Auch an der zweiten Front stehen die niederländischen Versender unter Druck. Kohlpharma sieht nicht ein, DocMorris den Herstellerrabatt zu erstatten, solange nicht alle Bestimmungen aus dem Rahmenvertrag eingehalten werden. Der Importeur hat die Versandapotheke verklagt, um die in den vergangenen Jahren überwiesenen Beträge zurückzubekommen.

Rückendeckung gab es vom Bundessozialgericht (BSG): DocMorris müsse sich nicht der Preisbindung unterwerfen; diesen Wettbewerbsvorteil habe der EuGH im Ausland ansässigen Apotheken zuerkannt. „Das spricht aber nicht dafür, dass ausländischen Apotheken zusätzlich zu diesen Wettbewerbsvorteilen noch die sich aus dem deutschen Arzneimittelpreisrecht ergebenden Vorteile zu gewähren sind, solange diese Apotheken das Arzneimittelpreisrecht nicht insgesamt akzeptieren“, hieß es in einem Beschluss zu einem entsprechenden Verfahren.

Vor einem Monat hatte der Steuerberater und Rechtsanwalt Dr. Bernhard Bellinger im Auftrag mehrerer Apotheker alle großen Verbände der Pharmaindustrie angeschrieben. Weil sich DocMorris nicht an die Preisbindung hält, sollen die Hersteller der Versandapotheke auch den Herstellerabschlag nicht mehr erstatten, so der Aufruf.

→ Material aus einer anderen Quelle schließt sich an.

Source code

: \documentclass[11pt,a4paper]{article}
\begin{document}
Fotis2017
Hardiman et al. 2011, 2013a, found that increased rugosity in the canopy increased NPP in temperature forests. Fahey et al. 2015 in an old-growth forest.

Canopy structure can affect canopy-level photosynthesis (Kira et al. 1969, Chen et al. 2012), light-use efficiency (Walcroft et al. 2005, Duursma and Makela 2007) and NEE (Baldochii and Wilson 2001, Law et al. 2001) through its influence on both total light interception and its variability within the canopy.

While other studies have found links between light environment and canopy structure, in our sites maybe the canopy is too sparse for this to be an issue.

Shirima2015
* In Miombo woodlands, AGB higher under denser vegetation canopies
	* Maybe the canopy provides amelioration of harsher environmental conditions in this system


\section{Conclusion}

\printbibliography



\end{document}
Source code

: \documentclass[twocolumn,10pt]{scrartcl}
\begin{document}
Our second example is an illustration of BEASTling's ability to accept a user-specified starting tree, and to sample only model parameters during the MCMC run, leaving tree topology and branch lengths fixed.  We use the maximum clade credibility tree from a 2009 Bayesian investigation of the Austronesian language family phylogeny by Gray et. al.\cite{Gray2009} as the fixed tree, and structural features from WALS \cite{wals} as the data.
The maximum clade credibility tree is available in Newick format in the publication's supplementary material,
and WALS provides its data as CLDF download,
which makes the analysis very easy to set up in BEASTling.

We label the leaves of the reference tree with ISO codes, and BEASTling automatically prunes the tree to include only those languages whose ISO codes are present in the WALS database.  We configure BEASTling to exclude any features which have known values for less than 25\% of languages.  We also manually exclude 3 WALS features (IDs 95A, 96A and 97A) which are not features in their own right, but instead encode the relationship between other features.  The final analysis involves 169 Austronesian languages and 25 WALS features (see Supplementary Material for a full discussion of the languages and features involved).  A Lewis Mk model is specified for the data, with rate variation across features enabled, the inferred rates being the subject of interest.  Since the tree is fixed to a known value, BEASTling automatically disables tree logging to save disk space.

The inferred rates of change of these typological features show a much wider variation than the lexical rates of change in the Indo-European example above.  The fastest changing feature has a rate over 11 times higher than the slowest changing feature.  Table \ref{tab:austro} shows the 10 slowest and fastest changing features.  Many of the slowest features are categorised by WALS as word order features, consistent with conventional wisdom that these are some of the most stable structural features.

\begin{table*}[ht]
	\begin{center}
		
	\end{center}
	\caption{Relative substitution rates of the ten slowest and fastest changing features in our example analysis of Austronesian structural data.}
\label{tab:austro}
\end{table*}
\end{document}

Wie viele Unternehmen diesem Aufruf gefolgt sind, ist nicht bekannt. Aus Sicht des GKV-Spitzenverbands fallen die Herstellerabschläge jedenfalls trotz Boni-Gewährung an – auch das geht aus der Antwort des Verbands an Hönig und Partner hervor. Auch der BKK Dachverband sieht die EU-Versender in der Pflicht, die Abschläge abzuführen, fordert aber eine Klarstellung.